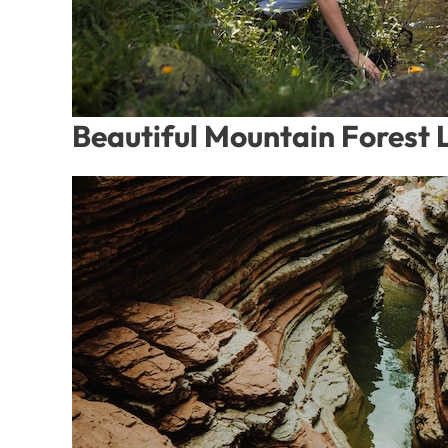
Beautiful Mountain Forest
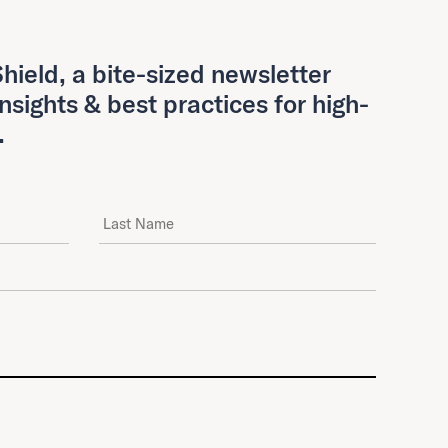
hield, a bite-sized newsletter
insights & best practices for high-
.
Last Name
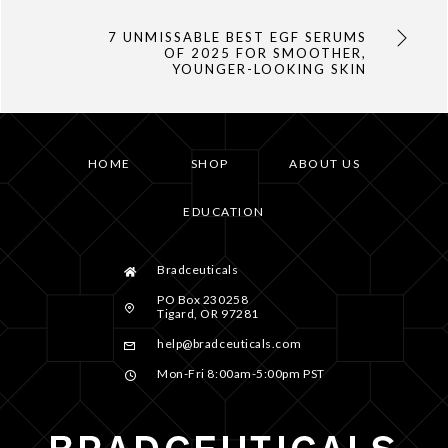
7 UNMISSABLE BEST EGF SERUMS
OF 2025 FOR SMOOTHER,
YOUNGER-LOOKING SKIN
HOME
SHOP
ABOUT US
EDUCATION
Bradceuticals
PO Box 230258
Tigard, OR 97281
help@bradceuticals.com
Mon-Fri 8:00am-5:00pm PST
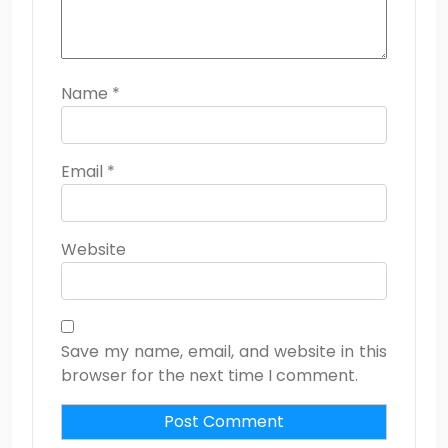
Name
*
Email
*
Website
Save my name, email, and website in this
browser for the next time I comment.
* * *
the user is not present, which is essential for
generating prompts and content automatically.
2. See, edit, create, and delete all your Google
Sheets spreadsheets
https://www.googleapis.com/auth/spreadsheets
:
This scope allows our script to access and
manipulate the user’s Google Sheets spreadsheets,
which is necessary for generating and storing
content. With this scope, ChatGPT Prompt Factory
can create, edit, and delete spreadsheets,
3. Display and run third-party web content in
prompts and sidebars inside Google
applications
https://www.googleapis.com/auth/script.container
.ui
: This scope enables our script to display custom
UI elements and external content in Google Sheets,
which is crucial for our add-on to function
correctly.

▸ **Description of the task**
Using the data above, set down each line from the line with "Tigard, OR 97281" to the line with "browser for the next time I comment." exactly, both ends included, and leave the pictures behind. Nothing else belongs.

▸ **Response area**
Tigard, OR 97281
help@bradceuticals.com
Mon-Fri 8:00am-5:00pm PST
Name
*
Email
*
Website
Save my name, email, and website in this
browser for the next time I comment.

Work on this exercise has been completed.